Stefan Werding schrieb am 7.05.01 in den Westfälischen Nachrichten

Schon Opa - aber nicht alt
Herman van Veen ist seiner zärtlichen Sprache treu geblieben



MÜNSTER .
Herman van Veen ist 0pa. Herman van Veen benutzt einen Krückstock. Herman van Veen ist alt geworden. Sagt er. Aber die Glatze ist noch groß wie immer, die Haare sind noch so lang wie bei der Geburt seiner Tochter („Ein Supermädchen", über das er vor 33 Jahren "Kleiner Fratz" geschrieben hat) und - das ist entscheidend - seine Lieder sind noch genauso wehmütig und humorvoll, erfrischen und irritierend zugleich. Wie immer. Van Veen ist sich treu geblieben. Zum Glück. Er singt nicht nur ein Lied nach dem anderen. Er erzählt in seiner zärtlichen Sprache wunderschöne Geschichten.
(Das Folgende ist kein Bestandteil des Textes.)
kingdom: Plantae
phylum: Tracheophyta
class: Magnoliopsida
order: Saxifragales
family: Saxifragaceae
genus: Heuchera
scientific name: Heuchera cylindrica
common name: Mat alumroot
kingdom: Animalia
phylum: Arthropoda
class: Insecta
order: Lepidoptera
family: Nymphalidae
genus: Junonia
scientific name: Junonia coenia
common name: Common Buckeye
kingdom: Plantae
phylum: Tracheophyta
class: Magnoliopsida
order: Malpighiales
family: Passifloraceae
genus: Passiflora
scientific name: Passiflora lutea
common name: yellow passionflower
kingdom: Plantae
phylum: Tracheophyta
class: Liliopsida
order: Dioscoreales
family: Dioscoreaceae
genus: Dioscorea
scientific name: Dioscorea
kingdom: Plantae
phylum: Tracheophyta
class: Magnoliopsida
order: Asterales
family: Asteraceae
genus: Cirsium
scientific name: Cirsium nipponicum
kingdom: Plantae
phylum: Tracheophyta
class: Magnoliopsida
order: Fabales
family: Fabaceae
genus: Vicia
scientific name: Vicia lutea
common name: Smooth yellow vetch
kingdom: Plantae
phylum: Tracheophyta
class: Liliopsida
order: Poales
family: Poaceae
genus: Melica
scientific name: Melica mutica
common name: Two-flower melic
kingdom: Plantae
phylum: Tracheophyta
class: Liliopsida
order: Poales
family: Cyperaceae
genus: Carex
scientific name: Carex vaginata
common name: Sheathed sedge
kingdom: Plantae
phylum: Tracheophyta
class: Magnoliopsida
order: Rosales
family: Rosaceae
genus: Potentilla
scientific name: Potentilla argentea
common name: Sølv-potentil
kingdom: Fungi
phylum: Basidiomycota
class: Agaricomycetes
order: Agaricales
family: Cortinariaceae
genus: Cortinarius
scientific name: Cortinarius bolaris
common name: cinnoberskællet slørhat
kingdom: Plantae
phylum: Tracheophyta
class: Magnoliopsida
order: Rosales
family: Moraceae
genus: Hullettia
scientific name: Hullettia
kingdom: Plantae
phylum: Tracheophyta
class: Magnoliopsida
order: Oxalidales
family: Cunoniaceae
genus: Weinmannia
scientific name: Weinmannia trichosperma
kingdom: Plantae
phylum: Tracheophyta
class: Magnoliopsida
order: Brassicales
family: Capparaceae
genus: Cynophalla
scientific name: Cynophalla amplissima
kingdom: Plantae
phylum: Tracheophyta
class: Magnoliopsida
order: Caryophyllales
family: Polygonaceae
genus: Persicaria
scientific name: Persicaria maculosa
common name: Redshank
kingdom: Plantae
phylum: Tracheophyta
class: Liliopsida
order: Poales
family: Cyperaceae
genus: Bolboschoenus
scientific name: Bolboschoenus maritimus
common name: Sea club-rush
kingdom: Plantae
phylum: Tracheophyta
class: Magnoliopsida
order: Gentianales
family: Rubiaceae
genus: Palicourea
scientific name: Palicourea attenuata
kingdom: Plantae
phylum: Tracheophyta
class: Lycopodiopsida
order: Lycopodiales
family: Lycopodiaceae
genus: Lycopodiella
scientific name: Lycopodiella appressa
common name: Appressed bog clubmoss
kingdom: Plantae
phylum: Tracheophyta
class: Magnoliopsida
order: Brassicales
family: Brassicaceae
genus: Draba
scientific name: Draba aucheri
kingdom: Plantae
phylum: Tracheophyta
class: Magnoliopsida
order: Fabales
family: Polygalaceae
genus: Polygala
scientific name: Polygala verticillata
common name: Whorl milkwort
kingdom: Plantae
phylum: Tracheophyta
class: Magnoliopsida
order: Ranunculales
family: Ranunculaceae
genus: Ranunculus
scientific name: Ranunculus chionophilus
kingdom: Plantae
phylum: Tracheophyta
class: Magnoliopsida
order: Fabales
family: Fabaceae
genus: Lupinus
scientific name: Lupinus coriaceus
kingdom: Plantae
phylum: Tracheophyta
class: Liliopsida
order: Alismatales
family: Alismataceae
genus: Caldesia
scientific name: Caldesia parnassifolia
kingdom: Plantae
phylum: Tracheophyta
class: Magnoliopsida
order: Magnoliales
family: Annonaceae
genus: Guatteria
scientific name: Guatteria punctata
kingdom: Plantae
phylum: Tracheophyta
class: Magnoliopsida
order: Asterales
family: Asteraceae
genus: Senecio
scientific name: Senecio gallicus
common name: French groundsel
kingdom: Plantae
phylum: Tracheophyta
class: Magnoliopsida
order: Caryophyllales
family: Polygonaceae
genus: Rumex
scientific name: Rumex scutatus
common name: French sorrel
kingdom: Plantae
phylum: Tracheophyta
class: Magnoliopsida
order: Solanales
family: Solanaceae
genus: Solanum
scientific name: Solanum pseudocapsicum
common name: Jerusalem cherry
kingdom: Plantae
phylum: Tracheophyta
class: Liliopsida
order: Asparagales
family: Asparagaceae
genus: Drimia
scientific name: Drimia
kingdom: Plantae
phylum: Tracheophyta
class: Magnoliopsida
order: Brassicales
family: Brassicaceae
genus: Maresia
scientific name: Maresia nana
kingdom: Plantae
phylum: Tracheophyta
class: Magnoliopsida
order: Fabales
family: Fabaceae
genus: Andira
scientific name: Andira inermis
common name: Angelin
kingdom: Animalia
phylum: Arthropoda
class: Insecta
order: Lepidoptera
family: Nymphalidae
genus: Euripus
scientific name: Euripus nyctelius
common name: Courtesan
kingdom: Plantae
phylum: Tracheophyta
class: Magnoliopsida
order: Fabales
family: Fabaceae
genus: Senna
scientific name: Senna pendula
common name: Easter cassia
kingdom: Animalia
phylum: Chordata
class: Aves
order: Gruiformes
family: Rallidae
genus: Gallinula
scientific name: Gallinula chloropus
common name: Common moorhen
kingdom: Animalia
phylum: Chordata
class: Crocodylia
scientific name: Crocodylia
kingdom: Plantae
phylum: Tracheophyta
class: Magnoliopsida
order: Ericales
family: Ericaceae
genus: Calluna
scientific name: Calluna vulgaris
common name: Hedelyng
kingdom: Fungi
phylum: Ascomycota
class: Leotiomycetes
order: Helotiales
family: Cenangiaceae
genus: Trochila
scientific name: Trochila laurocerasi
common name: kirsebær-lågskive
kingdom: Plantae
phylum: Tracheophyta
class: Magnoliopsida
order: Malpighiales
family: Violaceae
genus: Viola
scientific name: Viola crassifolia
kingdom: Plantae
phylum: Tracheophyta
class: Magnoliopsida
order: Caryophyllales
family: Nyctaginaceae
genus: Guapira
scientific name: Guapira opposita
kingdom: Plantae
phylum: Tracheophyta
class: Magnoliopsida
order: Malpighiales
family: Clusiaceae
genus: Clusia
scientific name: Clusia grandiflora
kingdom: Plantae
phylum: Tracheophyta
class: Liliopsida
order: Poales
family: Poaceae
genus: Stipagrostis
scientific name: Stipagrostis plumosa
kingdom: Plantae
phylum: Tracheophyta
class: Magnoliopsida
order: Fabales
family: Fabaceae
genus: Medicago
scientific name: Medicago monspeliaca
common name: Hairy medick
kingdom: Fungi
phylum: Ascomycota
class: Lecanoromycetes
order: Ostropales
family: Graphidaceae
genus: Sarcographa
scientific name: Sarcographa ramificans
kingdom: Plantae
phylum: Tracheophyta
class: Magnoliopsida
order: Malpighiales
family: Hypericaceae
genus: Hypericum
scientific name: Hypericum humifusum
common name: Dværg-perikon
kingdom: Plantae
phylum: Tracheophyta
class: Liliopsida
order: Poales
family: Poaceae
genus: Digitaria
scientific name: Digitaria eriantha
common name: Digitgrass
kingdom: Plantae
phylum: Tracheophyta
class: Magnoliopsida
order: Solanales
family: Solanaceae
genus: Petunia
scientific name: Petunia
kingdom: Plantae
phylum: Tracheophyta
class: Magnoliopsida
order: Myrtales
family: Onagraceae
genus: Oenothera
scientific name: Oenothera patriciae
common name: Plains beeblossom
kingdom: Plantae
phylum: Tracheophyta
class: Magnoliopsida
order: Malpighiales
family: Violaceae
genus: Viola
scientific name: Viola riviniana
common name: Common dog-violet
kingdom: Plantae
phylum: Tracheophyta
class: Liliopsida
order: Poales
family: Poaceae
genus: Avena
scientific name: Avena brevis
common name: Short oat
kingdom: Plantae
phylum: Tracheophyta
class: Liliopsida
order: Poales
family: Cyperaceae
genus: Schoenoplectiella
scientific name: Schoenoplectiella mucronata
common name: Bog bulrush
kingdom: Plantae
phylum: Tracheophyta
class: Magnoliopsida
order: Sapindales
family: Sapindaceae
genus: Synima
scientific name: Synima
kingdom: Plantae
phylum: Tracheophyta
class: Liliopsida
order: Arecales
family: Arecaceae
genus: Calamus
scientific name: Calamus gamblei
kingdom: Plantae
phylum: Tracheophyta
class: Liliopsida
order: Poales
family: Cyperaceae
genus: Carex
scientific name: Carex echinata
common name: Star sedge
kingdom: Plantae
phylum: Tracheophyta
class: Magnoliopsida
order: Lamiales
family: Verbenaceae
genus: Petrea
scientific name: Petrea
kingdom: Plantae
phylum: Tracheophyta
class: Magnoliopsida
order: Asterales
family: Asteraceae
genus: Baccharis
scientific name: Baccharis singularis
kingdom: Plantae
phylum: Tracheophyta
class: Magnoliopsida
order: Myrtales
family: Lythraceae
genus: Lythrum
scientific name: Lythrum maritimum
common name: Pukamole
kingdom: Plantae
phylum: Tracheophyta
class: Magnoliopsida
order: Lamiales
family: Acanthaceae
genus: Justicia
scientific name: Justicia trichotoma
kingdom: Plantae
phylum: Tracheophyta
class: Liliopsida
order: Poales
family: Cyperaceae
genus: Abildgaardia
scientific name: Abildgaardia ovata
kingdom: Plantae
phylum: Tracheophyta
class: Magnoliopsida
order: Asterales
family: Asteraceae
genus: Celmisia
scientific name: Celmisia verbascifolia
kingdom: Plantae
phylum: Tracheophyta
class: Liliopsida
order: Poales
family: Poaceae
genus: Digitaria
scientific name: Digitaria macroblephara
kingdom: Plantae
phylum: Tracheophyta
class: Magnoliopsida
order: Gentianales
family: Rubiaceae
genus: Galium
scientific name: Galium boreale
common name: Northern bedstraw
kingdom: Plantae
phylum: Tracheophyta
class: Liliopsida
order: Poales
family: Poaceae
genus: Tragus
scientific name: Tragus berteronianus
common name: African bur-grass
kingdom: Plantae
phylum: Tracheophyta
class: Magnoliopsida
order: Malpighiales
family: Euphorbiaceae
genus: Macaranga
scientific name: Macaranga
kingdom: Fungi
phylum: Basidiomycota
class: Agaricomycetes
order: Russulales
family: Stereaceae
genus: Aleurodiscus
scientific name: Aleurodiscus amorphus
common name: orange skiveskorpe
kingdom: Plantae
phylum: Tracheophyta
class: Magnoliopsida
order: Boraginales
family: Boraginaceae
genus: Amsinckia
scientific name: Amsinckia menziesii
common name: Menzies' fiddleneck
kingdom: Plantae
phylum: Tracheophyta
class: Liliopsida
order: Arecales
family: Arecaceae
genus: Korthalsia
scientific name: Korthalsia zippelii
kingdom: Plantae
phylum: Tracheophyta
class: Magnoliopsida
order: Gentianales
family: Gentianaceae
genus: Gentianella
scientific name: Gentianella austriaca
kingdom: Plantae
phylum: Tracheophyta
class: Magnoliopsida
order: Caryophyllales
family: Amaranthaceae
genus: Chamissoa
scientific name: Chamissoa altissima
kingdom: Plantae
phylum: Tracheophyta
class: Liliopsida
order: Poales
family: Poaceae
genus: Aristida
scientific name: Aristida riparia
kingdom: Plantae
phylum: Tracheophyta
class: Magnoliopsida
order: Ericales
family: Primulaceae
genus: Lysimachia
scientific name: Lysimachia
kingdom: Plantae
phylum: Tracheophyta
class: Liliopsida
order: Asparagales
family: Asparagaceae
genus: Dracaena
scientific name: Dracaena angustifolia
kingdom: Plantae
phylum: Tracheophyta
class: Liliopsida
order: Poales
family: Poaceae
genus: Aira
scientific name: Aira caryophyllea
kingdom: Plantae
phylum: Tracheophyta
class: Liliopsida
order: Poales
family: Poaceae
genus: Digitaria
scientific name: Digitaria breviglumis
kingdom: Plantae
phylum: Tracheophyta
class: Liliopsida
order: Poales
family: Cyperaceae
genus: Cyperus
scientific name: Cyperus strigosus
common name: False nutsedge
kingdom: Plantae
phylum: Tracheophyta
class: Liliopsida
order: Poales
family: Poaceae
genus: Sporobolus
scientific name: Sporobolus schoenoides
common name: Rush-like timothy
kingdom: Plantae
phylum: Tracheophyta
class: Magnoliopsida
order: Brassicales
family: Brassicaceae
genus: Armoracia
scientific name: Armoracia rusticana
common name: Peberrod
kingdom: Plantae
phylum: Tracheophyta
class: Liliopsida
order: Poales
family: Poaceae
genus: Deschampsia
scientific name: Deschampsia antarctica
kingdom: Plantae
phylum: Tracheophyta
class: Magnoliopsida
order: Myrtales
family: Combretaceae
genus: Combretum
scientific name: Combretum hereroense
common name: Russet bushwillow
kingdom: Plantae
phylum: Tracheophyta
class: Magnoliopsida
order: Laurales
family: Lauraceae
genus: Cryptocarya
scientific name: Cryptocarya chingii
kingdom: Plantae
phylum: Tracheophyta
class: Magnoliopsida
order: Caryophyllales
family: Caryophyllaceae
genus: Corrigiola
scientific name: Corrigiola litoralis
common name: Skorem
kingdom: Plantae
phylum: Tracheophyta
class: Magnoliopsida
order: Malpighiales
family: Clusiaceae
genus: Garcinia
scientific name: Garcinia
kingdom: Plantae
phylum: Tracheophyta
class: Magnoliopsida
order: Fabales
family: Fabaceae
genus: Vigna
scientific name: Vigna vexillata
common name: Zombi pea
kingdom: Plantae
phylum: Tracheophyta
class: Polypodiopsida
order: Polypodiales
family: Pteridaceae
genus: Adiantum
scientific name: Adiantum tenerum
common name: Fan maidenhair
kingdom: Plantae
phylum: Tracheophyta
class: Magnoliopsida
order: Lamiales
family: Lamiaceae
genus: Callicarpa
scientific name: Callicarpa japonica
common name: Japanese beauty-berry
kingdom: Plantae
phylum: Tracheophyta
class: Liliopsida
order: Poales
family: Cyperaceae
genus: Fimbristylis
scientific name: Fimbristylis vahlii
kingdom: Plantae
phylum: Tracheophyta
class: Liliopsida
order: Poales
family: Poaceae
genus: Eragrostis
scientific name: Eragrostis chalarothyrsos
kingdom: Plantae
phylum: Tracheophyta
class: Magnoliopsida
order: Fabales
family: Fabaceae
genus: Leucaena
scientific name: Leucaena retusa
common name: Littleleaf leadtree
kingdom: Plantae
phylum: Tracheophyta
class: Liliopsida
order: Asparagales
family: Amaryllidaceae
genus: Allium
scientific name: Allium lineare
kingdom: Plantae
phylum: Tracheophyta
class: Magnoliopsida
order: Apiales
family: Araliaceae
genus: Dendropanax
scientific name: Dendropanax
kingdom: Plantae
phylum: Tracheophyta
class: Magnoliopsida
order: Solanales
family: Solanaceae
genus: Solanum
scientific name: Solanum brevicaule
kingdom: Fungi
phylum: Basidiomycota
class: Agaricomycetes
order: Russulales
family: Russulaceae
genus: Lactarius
Der 56-jährige Liedermacher und Clown, Geschichtenerzähler und Geiger, Tänzer und Kasper war am Wochenende in Münster - und hat zum Auftakt für seine Gäste eine gut zweistündige Show auf die Bühne gebracht, die sie mit stehenden Ovationen und sechs, sieben Zugaben belohnten.

Ein kleines Häufchen Unentwegter holte seinen Liebling mit halbstündigen Zugaberufen noch mal auf die Bühne, als die anderen Konzertbesucher schon längst wieder auf dem Weg nach Hause waren oder den Musiker zumindest schon unter der Dusche wähnten. Doch van Veen legte noch mal nach.


Der Niederländer singt über Themen, die nicht gerade einen vergnüglichen Abend versprechen: Das Leben ist eine „ablaufende Angelegenheit", „die Wahrheit ist viel besser zu ertragen, wenn sie klingt" und über das „Mädchen mit Magersucht". Aber van Veen singt auch über die Liebe, über Geborgenheit, über Vertrauen. Er macht sich lustig, verspottet die Oper, die so schön wäre, „wenn es keine Sänger gäbe", lässt sich für ein paar hysterische Kreischer aus dem Publikum dazu hinreißen, wie einst Blödelbarde 0tto über die Bühne zu hopse. Und so vergossen die Besucher ihre Tränen über schreiend komische Geschichten genauso wie über seine trübseligen Lieder.


Das der Poet dabei nicht in nur warme Worte macht, hat er zwischen den beiden Konzerten am Freitag und Samstag bewiesen. Ohne Rummel kam er mit zwei Musikerinnen ins Hospiz Lebenshaus in Münster, um mit den Kranken dort zu singen. Damit sorgte er bei den Kranken für glänzende Augen, wie ein Pfleger gestern erzählte. Für Patienten ein Glücksfall. Für-Herman van Veen Ehrensache.